If $m$ is odd, then $k!/m$ is never a half-integer. Therefore the $\sin$ terms always converge to $0$. Furthermore since $m>1$, $k!$ will be even for any $k$ such that $k!/m$ is an integer, so the $\cos$ terms are either identically $1$ or converge to $0$. We simply need to count how many $1$-terms in the sum: that is, when is $k!/m$ an even integer?

It is clear that there is some least integer $k_0$ for which $k_0!/m$ is an (even) integer, and all subsequent values are also even integers. Hence the value of the sum is just $m - k_0 + 1$. The precise value of $k_0$ turns out to be closely related to the factorization of $m$ into prime powers: each prime power $p^r$ which divides $m$ yields a lower bound for $k_0$ (roughly equal to $r(p-1)$ but whose exact value can be obtained from Lucas’s theorem). Then $k_0$ is just the max of all such lower bounds.

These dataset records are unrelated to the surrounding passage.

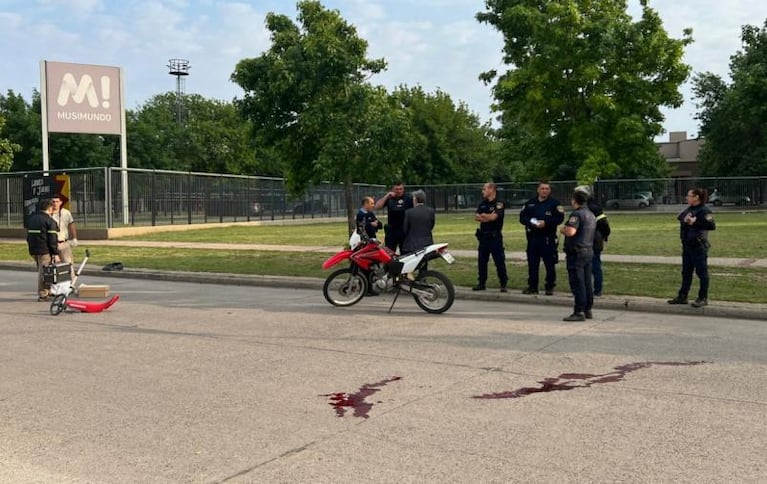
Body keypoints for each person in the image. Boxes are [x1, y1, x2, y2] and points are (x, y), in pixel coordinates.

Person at [668, 188, 716, 307]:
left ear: (696, 197)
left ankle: (703, 297)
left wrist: (695, 222)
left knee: (702, 273)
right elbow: (681, 218)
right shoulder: (690, 209)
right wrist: (685, 219)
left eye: (689, 196)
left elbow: (712, 225)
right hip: (687, 246)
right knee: (686, 272)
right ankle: (683, 296)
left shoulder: (704, 210)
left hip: (698, 246)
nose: (687, 197)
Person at [519, 181, 565, 295]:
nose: (545, 191)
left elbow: (559, 218)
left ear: (549, 191)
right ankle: (532, 286)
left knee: (549, 264)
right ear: (538, 190)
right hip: (533, 238)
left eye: (547, 189)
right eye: (542, 188)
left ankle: (549, 287)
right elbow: (522, 218)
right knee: (532, 264)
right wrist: (533, 222)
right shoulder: (530, 203)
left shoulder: (554, 204)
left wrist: (546, 223)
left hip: (547, 238)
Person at [560, 190, 596, 321]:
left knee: (577, 282)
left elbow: (570, 231)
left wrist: (562, 229)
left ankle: (578, 310)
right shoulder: (591, 214)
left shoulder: (577, 214)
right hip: (588, 251)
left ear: (574, 201)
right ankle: (588, 308)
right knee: (587, 282)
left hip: (576, 253)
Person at [574, 185, 611, 297]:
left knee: (593, 265)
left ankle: (595, 290)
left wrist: (604, 237)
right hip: (591, 240)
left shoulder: (593, 208)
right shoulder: (589, 207)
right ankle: (590, 290)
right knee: (591, 266)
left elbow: (604, 224)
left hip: (591, 240)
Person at [473, 182, 509, 292]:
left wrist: (486, 216)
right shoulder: (482, 204)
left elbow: (494, 217)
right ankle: (481, 283)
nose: (482, 191)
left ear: (492, 189)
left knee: (499, 261)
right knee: (482, 261)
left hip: (495, 237)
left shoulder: (499, 203)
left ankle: (503, 283)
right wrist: (487, 217)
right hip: (484, 237)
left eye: (484, 189)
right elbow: (477, 217)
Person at [26, 198, 61, 301]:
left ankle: (48, 290)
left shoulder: (32, 219)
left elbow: (28, 236)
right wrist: (55, 253)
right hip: (44, 250)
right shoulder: (50, 221)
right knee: (44, 272)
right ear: (50, 208)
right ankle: (43, 294)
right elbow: (52, 239)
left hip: (33, 249)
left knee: (44, 271)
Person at [375, 181, 413, 253]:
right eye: (397, 189)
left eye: (401, 189)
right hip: (392, 230)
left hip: (404, 230)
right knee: (389, 253)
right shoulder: (389, 198)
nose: (399, 191)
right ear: (393, 189)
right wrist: (386, 196)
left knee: (405, 253)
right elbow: (377, 206)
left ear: (403, 189)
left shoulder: (408, 198)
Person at [52, 196, 78, 280]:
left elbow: (71, 225)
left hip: (64, 242)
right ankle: (56, 286)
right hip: (53, 243)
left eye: (57, 201)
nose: (55, 203)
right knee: (54, 265)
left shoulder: (66, 213)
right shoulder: (49, 213)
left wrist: (74, 238)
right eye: (53, 201)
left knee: (68, 264)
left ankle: (72, 284)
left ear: (60, 202)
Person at [402, 189, 435, 254]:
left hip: (412, 244)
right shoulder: (431, 211)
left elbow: (405, 229)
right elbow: (431, 225)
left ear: (415, 199)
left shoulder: (409, 212)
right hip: (427, 242)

The case of $m$ even is a little more complicated but the analysis is substantially similar. There will be some cases where there is at least one value of $\sin$ or $\cos$ equal to $-1$, and for these the limit does not exist. In other cases it still boils down to counting $1$s, but here there may be a couple $\sin$ terms that give $1$ in addition to the $\cos$.